The tactical structure made life remarkably simple for the front line. Fullbacks pushed to provide width, inside forwards pinched into the half spaces, and midfielders alternated who stayed and who advanced. That constant rotation pulled Heidenheim into bad choices. If the visitors stepped out, Leverkusen slipped passes between the lines. If they stayed compact, switches of play isolated Poku one v one. Either way, chances kept arriving. By halftime the scoreline felt like a fair reflection of territorial control and chance quality.
Poku’s trajectory is shaping Leverkusen’s season in subtle ways as well. At AZ he operated mostly as a direct wide runner. In Germany he is adding layers. He drops short to help progression, he bursts in behind when the nine checks to feet, and he is beginning to invert to the far post on the weak side. The end product numbers are encouraging, but so are the quieter contributions that precede the final pass. Coaches notice the pre assist runs that clear lanes and the backward sprints that close counters. Performances like this build trust. Trust earns minutes, and minutes accelerate development.

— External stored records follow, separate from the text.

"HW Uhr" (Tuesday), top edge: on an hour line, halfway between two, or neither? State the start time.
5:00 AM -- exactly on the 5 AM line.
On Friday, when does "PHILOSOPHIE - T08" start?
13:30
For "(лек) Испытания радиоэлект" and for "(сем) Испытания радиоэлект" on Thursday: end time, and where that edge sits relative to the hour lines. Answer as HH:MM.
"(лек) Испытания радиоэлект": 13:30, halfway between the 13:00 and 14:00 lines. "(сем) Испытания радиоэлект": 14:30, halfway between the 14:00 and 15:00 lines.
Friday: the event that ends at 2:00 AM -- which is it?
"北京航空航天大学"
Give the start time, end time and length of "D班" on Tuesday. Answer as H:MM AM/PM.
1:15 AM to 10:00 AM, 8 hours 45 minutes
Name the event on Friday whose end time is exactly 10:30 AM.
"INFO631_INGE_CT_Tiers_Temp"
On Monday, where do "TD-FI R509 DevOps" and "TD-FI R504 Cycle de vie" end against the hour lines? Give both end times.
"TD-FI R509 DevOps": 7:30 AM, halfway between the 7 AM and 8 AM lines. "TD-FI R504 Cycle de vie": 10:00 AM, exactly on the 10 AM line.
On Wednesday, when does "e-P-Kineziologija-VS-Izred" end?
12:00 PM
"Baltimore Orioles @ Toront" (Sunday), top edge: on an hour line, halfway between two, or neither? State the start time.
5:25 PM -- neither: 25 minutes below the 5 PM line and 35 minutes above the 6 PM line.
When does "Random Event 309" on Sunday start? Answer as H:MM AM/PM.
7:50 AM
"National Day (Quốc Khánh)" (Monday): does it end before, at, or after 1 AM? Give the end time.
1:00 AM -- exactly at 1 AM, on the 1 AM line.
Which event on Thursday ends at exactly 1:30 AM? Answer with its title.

Maza’s emergence alongside Poku is equally valuable for squad construction. Depth across the front line allows Hjulmand to rotate without losing pressing intensity. That matters across league and cup commitments. It also keeps opponents guessing about which profile they will face. On one wing a burner who stretches play. On the other a technician who drifts inside to overload midfield. Between them a center forward who finishes the chances their movement creates. Heidenheim simply could not handle the variety on offer.
There will be tougher tests than a home game that turns lopsided inside half an hour. The real measure comes when opponents deny space, slow the tempo, and force Leverkusen to create through crowded zones. Even there, the early signs are positive. Poku’s improved patience, Maza’s composure in tight corridors, and the team’s rehearsed combinations suggest they can solve different kinds of problems. The coaching staff will also appreciate how quickly new signings have integrated into the defensive scheme, which is the backbone of any title chase.
For now the headline belongs to the young attackers. Poku is delivering on the potential that prompted Leverkusen to invest in August. Maza is accelerating his own path with end product and diligence. And Hjulmand, who has sprinkled clear ideas across every phase of play, is seeing the benefits of a balanced dressing room where senior players lift standards and prospects respond. Six goals and a clean sheet will grab attention. The underlying patterns that produced them are what will sustain momentum.